= United Nations General Assembly resolution =

A United Nations General Assembly resolution is a decision or declaration voted on by all member states of the United Nations in the UN General Assembly.

General Assembly resolutions usually require a simple majority (more yes votes than no votes) to pass. However, if the General Assembly determines that the issue is an "important question" by a simple majority vote, then a two-thirds majority (twice as many yes votes as no votes) is required; "important questions" are those that deal significantly with the maintenance of international peace and security, admission of new members to the United Nations, suspension of the rights and privileges of membership, the expulsion of members, operation of the trusteeship system, or budgetary questions.

Although General Assembly resolutions are generally non-binding for member states, internal resolutions may be binding on the operation of the General Assembly itself, for example with regard to budgetary and procedural matters.

==Select list of General Assembly resolutions==
- 1946
  - Resolution 1: Established the United Nations Atomic Energy Commission (UNAEC) "to deal with the problems raised by the discovery of atomic energy" and tasked to "make specific proposals... for the elimination from national armaments of atomic weapons and of all other major weapons adaptable to mass destruction", among other issues regarding nuclear technology.

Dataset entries
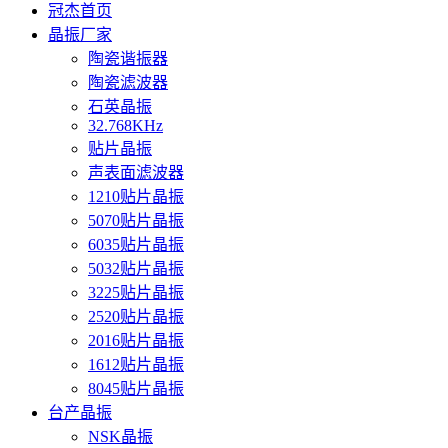
冠杰首页
晶振厂家
陶瓷谐振器
陶瓷滤波器
石英晶振
32.768KHz
贴片晶振
声表面滤波器
1210贴片晶振
5070贴片晶振
6035贴片晶振
5032贴片晶振
3225贴片晶振
2520贴片晶振
2016贴片晶振
1612贴片晶振
8045贴片晶振
台产晶振
NSK晶振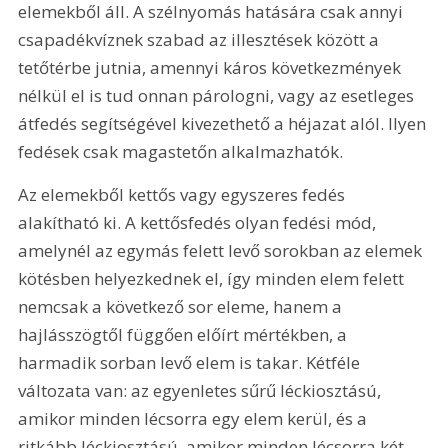
elemekből áll. A szélnyomás hatására csak annyi 
csapadékvíznek szabad az illesztések között a 
tetőtérbe jutnia, amennyi káros következmények 
nélkül el is tud onnan párologni, vagy az esetleges 
átfedés segítségével kivezethető a héjazat alól. Ilyen 
fedések csak magastetőn alkalmazhatók.
Az elemekből kettős vagy egyszeres fedés 
alakítható ki. A kettősfedés olyan fedési mód, 
amelynél az egymás felett levő sorokban az elemek 
kötésben helyezkednek el, így minden elem felett 
nemcsak a következő sor eleme, hanem a 
hajlásszögtől függően előírt mértékben, a 
harmadik sorban levő elem is takar. Kétféle 
változata van: az egyenletes sűrű léckiosztású, 
amikor minden lécsorra egy elem kerül, és a 
ritkább léckiosztású, amikor minden lécsorra két 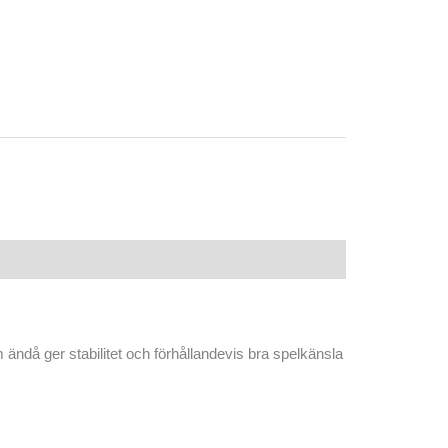
ändå ger stabilitet och förhållandevis bra spelkänsla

* **JOB 1**
In the text on United Nations General Assembly resolutions, explain why Resolution 1 in 1946 established the United Nations Atomic Energy Commission.
* **JOB 2**
Please reproduce the part of the General Assembly resolution text starting with "Although General Assembly" and going on through "regarding nuclear technology.", replacing "member states" with "member countries".
* **JOB 3**
According to the text on General Assembly resolutions, what vote do these resolutions usually need to pass?

* **REPLY 1**
The commission was established "to deal with the problems raised by the discovery of atomic energy." It was also tasked to make specific proposals for eliminating atomic weapons and all other major weapons adaptable to mass destruction from national armaments.

* **REPLY 2**
Although General Assembly resolutions are generally non-binding for member countries, internal resolutions may be binding on the operation of the General Assembly itself, for example with regard to budgetary and procedural matters.

==Select list of General Assembly resolutions==
- 1946
  - Resolution 1: Established the United Nations Atomic Energy Commission (UNAEC) "to deal with the problems raised by the discovery of atomic energy" and tasked to "make specific proposals... for the elimination from national armaments of atomic weapons and of all other major weapons adaptable to mass destruction", among other issues regarding nuclear technology.

* **REPLY 3**
A simple majority, meaning more yes votes than no votes.